Source:
════════════════

Studio album by Simmy
- Released: November 16, 2018
- Label: EL World Music; Sony;
- Producer: Sanele Sithole

Simmy chronology
|  | Tugela Fairy (2018) | Tugela Fairy (Made of Stars) (2020) |

= Tugela Fairy =

Tugela Fairy is a debut album studio by South African singer-songwriter Simmy, released November 16, 2018 through El World Music and Sony. Production was handled by Sun-El Musician.

The album was certified Platinum by the Recording Industry of South Africa (RiSA).

Professional ratings
Review scores
| Source | Rating |
| AllMusic | Star |

== Commercial performance ==
Tugela Fairy was certified Platinum by the Recording Industry of South Africa (RiSA).

== Awards ==

At the 25th South African Music Awards the album was nominated for Best Afro Pop album and Newcomer of the Year.

════════════════

Tasks and exercises:
**1.** Translate this sentence from the Tugela Fairy article into Spanish: "The album was certified Platinum by the Recording Industry of South Africa (RiSA)."
**2.** Extend the Tugela Fairy article, picking up after its final sentence.
The listing comes from a separate source.

Collected data entries
════════════════

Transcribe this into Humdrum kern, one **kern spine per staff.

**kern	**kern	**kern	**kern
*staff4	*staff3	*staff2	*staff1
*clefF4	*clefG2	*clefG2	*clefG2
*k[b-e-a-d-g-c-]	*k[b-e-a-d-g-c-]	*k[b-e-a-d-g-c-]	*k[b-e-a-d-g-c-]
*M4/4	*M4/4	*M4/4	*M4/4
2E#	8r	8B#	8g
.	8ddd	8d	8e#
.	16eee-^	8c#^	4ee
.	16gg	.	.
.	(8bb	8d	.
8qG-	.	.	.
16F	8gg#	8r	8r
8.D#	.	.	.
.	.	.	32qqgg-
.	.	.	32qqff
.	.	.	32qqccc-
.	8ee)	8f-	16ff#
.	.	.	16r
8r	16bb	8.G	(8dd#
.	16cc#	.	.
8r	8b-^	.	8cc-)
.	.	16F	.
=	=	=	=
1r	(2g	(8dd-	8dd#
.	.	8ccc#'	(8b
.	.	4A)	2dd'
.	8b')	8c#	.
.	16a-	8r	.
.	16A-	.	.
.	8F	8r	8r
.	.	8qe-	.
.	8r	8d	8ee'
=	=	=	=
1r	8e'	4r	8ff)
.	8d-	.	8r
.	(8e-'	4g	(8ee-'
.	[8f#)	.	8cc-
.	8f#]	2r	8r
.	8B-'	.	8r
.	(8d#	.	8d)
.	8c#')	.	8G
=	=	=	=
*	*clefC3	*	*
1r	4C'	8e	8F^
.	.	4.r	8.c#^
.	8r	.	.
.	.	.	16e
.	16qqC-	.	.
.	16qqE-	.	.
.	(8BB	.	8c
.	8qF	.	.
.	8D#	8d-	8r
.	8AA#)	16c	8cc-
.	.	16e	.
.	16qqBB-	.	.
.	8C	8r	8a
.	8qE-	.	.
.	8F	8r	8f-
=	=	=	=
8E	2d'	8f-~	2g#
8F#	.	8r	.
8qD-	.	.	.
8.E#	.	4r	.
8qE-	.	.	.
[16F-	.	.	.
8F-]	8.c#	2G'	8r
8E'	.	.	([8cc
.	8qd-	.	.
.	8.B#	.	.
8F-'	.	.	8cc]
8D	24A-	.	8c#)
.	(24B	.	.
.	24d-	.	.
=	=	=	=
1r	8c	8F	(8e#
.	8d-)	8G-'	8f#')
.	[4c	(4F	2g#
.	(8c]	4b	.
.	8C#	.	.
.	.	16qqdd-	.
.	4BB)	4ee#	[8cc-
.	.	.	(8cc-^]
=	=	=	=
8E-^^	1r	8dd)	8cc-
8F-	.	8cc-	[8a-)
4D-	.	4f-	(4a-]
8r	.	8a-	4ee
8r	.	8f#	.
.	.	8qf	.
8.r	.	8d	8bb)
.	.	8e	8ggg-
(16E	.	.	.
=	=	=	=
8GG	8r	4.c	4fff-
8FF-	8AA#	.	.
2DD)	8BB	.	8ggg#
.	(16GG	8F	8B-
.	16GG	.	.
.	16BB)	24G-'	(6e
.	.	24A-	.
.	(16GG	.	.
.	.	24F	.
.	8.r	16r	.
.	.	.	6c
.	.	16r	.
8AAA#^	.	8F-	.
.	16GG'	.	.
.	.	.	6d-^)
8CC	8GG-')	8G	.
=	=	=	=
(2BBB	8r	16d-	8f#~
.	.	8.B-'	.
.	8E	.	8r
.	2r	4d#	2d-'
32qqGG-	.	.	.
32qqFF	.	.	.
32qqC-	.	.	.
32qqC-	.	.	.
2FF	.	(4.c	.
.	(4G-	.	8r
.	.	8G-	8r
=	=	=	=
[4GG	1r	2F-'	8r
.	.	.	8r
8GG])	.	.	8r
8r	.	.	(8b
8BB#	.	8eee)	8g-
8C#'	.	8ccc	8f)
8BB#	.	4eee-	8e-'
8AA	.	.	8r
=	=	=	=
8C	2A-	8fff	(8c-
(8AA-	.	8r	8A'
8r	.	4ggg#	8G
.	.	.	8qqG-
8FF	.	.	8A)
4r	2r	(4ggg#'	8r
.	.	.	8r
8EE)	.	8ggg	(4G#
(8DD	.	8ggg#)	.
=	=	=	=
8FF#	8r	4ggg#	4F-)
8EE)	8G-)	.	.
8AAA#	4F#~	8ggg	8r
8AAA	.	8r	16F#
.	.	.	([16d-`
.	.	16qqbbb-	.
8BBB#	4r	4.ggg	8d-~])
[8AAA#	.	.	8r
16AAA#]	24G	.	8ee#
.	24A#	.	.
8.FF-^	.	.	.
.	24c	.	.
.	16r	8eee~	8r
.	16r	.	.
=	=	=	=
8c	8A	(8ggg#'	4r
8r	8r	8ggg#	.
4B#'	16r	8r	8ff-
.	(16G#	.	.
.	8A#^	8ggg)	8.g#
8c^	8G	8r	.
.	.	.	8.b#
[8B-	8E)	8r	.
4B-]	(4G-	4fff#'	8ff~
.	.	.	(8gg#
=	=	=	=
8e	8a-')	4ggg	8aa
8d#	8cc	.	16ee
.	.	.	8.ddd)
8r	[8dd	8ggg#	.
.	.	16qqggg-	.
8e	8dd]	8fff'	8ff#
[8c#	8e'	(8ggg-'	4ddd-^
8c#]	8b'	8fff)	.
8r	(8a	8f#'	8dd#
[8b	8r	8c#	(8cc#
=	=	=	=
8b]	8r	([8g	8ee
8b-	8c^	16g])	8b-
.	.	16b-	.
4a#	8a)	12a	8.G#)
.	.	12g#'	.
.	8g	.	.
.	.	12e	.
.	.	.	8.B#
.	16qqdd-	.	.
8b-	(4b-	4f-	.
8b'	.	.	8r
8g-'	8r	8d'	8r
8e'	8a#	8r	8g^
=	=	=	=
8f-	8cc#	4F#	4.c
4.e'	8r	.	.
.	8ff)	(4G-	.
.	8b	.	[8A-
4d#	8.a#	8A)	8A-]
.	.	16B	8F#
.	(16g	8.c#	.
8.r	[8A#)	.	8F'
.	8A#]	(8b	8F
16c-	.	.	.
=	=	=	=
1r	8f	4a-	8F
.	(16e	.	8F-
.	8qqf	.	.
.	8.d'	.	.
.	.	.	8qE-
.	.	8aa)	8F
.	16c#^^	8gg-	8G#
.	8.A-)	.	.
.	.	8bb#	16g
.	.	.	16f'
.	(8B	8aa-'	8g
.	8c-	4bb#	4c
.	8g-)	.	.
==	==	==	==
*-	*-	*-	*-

════════════════

Outputs:
**1.** El álbum fue certificado Platino por la Recording Industry of South Africa (RiSA).

**2.**
| Year | Nominee / work | Award | Result |
| 2019 | Tugela Fairy | Best Afro Pop album | Nominated |
| Newcomer of the Year | Nominated |

== Track listing ==

Standard Edition
| No. | Title | Length |
|---|---|---|
| 1. | "Kwa-Zulu (Intro)" | 3:18 |
| 2. | "Ubala" (featuring Sun-El Musician) | 4:08 |
| 3. | "Incwadi Encane" (featuring S-Tone) | 4:49 |
| 4. | "Hamba Juba" | 5:38 |
| 5. | "Umahlalela" | 5:21 |
| 6. | "Ngiyesaba" | 5:10 |
| 7. | "Nawe" | 4:24 |
| 8. | "Njalo (Ufikile)" | 5:15 |
| 9. | "Vele Kungcono" | 5:23 |
| 10. | "Ngonile" | 4:03 |
| 11. | "Lashona Ilanga" | 3:10 |
| 12. | "Ngiyavuma (Outro)" | 2:12 |

== Certifications ==

| Region | Certification | Certified units/sales |
| South Africa (RISA) | Platinum | 40,000^{‡} |
^{‡} Sales+streaming figures based on certification alone.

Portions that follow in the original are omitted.